## QUOTED PASSAGE
___

17,428 embedded chunks. Sub-second retrieval. Hash-based incremental updates in under 10 seconds.
Two weeks in, retrieval quality started degrading. Searches that should have returned strong matches came back weak. No errors. No alerts. The embedding endpoint was accepting requests and returning vectors — they just weren't accurate anymore. The HuggingFace API had migrated to a new URL format. The old endpoint still worked, just badly. Silent failure with no observable signal except gradually worse results.
That failure shaped the architecture: retrieval infrastructure needs health signals, not just uptime monitoring.
When an AI agent operates across hundreds of sessions, it generates enormous amounts of institutional knowledge — conversations, decisions, debugging stories, architectural rationale. But without retrieval infrastructure, that knowledge is inaccessible:
- Brute force doesn't scale. Loading "everything that might be relevant" into context burns your token budget before the agent does any work. At 373 conversations and 1.2M words, you can't just dump it all in.
- File-level retrieval is too coarse. Finding the right document isn't enough — you need the right paragraph from the right document. A 5,000-word conversation might contain exactly 3 sentences that answer your question.
- Full rebuilds are unsustainable. When one document changes, re-embedding 17,000+ chunks wastes 5+ minutes of compute. You need to know what changed and only re-process that.
- Local solutions don't compose. A ChromaDB instance running on one machine can't serve a cloud automation platform. The embedding store needs to be accessible from wherever the agent operates.

___

## RAW DATA
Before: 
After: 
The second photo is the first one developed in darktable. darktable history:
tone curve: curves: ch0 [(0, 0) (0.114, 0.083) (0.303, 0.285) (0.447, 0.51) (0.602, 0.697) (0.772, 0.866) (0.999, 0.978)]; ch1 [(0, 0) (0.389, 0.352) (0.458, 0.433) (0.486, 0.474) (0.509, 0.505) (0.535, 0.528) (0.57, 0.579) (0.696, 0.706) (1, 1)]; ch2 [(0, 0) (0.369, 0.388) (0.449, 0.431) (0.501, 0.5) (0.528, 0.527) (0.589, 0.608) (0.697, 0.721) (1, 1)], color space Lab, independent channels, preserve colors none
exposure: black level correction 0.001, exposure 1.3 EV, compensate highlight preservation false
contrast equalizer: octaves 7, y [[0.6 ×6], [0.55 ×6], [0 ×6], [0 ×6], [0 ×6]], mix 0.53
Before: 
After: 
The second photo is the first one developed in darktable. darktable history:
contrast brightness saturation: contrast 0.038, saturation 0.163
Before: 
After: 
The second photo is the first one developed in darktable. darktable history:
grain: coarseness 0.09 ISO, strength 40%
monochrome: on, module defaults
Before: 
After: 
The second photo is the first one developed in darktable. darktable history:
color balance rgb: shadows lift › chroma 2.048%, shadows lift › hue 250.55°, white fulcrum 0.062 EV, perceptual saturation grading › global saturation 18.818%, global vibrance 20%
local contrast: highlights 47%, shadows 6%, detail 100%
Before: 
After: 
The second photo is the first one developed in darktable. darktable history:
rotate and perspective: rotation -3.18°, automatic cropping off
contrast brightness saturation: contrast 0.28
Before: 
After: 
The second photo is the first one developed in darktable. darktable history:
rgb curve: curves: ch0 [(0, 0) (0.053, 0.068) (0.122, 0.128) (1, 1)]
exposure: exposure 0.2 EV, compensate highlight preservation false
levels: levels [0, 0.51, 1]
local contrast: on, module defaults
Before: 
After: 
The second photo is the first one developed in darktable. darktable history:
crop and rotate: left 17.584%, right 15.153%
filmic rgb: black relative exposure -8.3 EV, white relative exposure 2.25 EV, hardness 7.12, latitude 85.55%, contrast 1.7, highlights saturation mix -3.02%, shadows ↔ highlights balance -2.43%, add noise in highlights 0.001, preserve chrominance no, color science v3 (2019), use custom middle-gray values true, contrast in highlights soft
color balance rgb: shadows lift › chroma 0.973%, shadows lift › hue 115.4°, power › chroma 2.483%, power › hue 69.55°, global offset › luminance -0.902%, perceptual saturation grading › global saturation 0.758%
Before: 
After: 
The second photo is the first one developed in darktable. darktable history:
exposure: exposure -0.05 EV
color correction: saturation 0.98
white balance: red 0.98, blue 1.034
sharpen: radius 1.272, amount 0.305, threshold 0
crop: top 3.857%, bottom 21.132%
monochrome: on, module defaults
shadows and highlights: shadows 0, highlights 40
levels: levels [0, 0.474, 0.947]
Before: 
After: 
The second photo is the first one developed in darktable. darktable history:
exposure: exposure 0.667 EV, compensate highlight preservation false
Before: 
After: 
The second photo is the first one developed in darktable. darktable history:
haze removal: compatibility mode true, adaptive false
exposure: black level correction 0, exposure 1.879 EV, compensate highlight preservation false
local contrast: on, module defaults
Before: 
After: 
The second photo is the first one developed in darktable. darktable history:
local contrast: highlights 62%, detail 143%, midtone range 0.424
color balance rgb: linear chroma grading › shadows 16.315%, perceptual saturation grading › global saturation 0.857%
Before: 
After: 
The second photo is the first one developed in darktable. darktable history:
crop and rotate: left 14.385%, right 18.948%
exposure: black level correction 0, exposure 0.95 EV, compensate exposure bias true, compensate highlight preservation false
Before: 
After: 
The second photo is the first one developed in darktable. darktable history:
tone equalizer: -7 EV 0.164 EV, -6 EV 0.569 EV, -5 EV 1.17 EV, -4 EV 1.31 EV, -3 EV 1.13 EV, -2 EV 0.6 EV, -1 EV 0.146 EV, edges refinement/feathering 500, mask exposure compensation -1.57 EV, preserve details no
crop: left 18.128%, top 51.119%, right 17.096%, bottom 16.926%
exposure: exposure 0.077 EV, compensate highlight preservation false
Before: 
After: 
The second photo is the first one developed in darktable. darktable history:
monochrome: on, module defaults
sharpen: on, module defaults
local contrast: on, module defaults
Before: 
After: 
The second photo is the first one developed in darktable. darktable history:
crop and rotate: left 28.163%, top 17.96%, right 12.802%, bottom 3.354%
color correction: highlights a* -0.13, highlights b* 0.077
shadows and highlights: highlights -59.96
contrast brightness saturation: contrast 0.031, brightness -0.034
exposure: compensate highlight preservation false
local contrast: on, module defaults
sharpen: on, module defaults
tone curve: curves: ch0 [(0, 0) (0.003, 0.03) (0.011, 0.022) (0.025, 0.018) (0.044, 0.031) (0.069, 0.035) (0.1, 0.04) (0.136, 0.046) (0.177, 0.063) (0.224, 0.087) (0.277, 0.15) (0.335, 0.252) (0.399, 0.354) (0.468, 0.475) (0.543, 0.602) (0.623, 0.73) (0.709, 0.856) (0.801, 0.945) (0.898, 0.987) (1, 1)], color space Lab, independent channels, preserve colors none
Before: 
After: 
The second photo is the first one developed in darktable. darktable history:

___

## REQUEST
Please answer these from the retrieval article:
(a) How many embedded chunks does it report?
(b) What had the HuggingFace API migrated to?
(c) How many conversations and words does it give as the scale that rules out loading everything into context?
You can leave the lines aside; nothing in them is needed.

## CORRECT ANSWER
(a) 17,428
(b) A new URL format
(c) 373 conversations and 1.2M words